I did this recently when working on a tree-based data structure. The server process forks, and the forked process must determine what needs to be garbage collected: how should a node be identified across the fork boundary? Using its memory address? Based on its position within the tree? Or is it better to introduce a notion of node index?
I had agents build out all three approaches². The arena-based implementation came out on top: simplest implementation (no unsafe), shortest GC pauses, and overall performance profile was satisfactory.

I wouldn't have gone down that route if I had trusted my initial bias (position-based) and jumped straight to implementation.

Example 4: Low value-per-line abstractions

Some abstractions are useful, but tedious to write. I like to say that their value-per-line is low.

Take this example: ~2,000 lines of Rust code to create a safe interface over Redis' RedisModule_Reply* FFI functions. The builder minimizes unsafe in downstream code (i.e. just the constructor) and ensures that array and map lengths are correctly set.
The code is extremely repetitive, no sane dev would enjoy hand-writing it; nor should they, the return on investment would be miserable. But it makes perfect sense to have an agent produce it! You have ruled out a whole class of minor mistakes with a modest token investment.

Example 5: Pay off tech debt eagerly

Agentic coding works best with a closed feedback loop: the agent writes code, an automated check verifies it, and the agent iterates until the check passes. The tighter this loop, the more you can trust the output.

This reframes small tech debt items as investments in your verification infrastructure. Tightening the type constraints in a module, improving test coverage, enabling a new class of static analysis: these were always "nice to have", but rarely worth pulling someone off other work. Agentic coding changes the equation: small clean-up tasks are easy to execute, easy to test and deliver obvious value.

Case in point: migrating small chunks of C code to Rust to bring more code under the purview of Rust's borrow-checker and miri³. Each migration is a small task, easy to pull off for an agent. But the cumulative effect compounds: more code under static analysis provides a more reliable signal on whether changes are correct, thus speeding both agents and humans up.

What's next?

These are just a few examples from my day-to-day work. I have no grand theory about where we're heading as a profession, but I don't think agentic coding spells the death of software engineering, nor of craft. If anything, it raises the bar on engineering discipline: organizations and systems where quality matters will invest more in verification, tooling, and feedback loops to extract real value from agentic workflows⁴.

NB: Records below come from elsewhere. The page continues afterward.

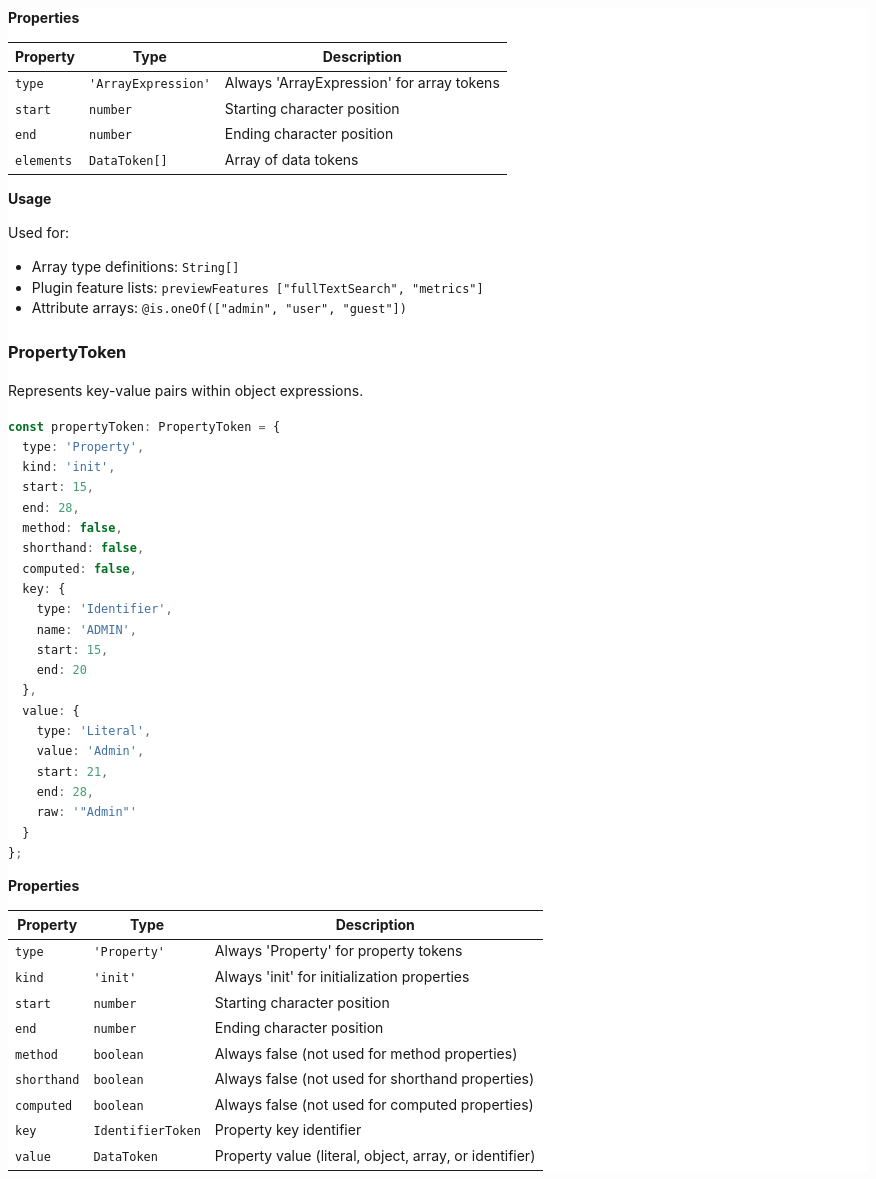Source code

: **Properties**

| Property | Type | Description |
|----------|------|-------------|
| `type` | `'ArrayExpression'` | Always 'ArrayExpression' for array tokens |
| `start` | `number` | Starting character position |
| `end` | `number` | Ending character position |
| `elements` | `DataToken[]` | Array of data tokens |

**Usage**

Used for:
- Array type definitions: `String[]`
- Plugin feature lists: `previewFeatures ["fullTextSearch", "metrics"]`
- Attribute arrays: `@is.oneOf(["admin", "user", "guest"])`

### PropertyToken

Represents key-value pairs within object expressions.

```typescript
const propertyToken: PropertyToken = {
  type: 'Property',
  kind: 'init',
  start: 15,
  end: 28,
  method: false,
  shorthand: false,
  computed: false,
  key: {
    type: 'Identifier',
    name: 'ADMIN',
    start: 15,
    end: 20
  },
  value: {
    type: 'Literal',
    value: 'Admin',
    start: 21,
    end: 28,
    raw: '"Admin"'
  }
};
```

**Properties**

| Property | Type | Description |
|----------|------|-------------|
| `type` | `'Property'` | Always 'Property' for property tokens |
| `kind` | `'init'` | Always 'init' for initialization properties |
| `start` | `number` | Starting character position |
| `end` | `number` | Ending character position |
| `method` | `boolean` | Always false (not used for method properties) |
| `shorthand` | `boolean` | Always false (not used for shorthand properties) |
| `computed` | `boolean` | Always false (not used for computed properties) |
| `key` | `IdentifierToken` | Property key identifier |
| `value` | `DataToken` | Property value (literal, object, array, or identifier) |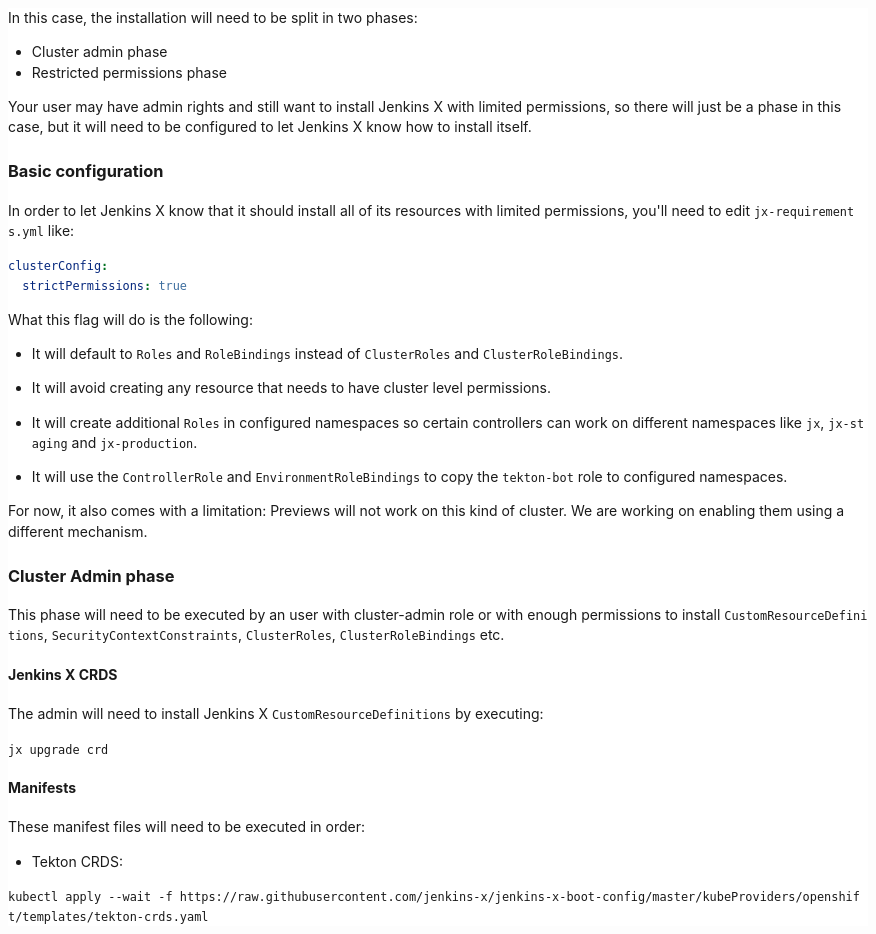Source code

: In this case, the installation will need to be split in two phases:

- Cluster admin phase
- Restricted permissions phase

Your user may have admin rights and still want to install Jenkins X with limited permissions, so there will just be a phase in this case, but it will need to be configured to let Jenkins X know how to install itself.

### Basic configuration

In order to let Jenkins X know that it should install all of its resources with limited permissions, you'll need to edit `jx-requirements.yml` like:

```yaml
clusterConfig:
  strictPermissions: true
```

What this flag will do is the following:

- It will default to `Roles` and `RoleBindings` instead of `ClusterRoles` and `ClusterRoleBindings`.

- It will avoid creating any resource that needs to have cluster level permissions.

- It will create additional `Roles` in configured namespaces so certain controllers can work on different namespaces like `jx`, `jx-staging` and `jx-production`.

- It will use the `ControllerRole` and `EnvironmentRoleBindings` to copy the `tekton-bot` role to configured namespaces.

For now, it also comes with a limitation: Previews will not work on this kind of cluster. We are working on enabling them using a different mechanism.

### Cluster Admin phase

This phase will need to be executed by an user with cluster-admin role or with enough permissions to install `CustomResourceDefinitions`, `SecurityContextConstraints`, `ClusterRoles`, `ClusterRoleBindings` etc.

#### Jenkins X CRDS

The admin will need to install Jenkins X `CustomResourceDefinitions` by executing:

```console
jx upgrade crd
```

#### Manifests

These manifest files will need to be executed in order:

- Tekton CRDS:

```console
kubectl apply --wait -f https://raw.githubusercontent.com/jenkins-x/jenkins-x-boot-config/master/kubeProviders/openshift/templates/tekton-crds.yaml
```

This is a great time to experiment, and get excited about what's possible.

Footnotes

The Outcome Engineering manifesto calls this "Failures are Artifacts": "Opinions are conjecture; outcomes are data. When an outcome fails, do not simply rollback. Dissect the failure. Understand why the hypothesis was wrong."

But how can you trust the generated prototypes? You must lay out the groundwork in advance! In this case, I had a comprehensive test suite in place, exercising the data structure exclusively via its public API, as well as end-to-end tests for the GC part. Correctness-wise, the verification loop was tight.

miri is a tool to catch undefined behaviour in Rust programs. It can't reason about code that crosses the language barrier via FFI, which greatly limits its usefulness in mixed language codebases.

⁴

Bryan Cantrill, Adam Leventhal, Rain Paharia, and David Crespo discuss this at length in Engineering Rigor in the LLM Age (Oxide and Friends).